**Written request**
Rewrite the data below with every instance of "land-cover classes" changed to "terrain types", keeping everything else the same. Omit the pictures from your answer.

**Data provided**
★ ★ ★
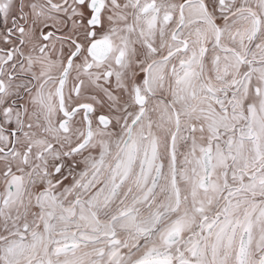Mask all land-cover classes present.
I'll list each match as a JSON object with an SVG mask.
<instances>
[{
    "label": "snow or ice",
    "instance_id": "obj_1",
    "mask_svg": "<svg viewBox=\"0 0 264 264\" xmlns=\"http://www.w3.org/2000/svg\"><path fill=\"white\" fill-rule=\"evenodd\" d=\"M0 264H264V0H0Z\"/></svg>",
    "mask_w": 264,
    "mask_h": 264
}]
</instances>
★ ★ ★
**Answer**
Mask all terrain types present.
I'll list each match as a JSON object with an SVG mask.
<instances>
[{
    "label": "snow or ice",
    "instance_id": "obj_1",
    "mask_svg": "<svg viewBox=\"0 0 264 264\" xmlns=\"http://www.w3.org/2000/svg\"><path fill=\"white\" fill-rule=\"evenodd\" d=\"M0 264H264V0H0Z\"/></svg>",
    "mask_w": 264,
    "mask_h": 264
}]
</instances>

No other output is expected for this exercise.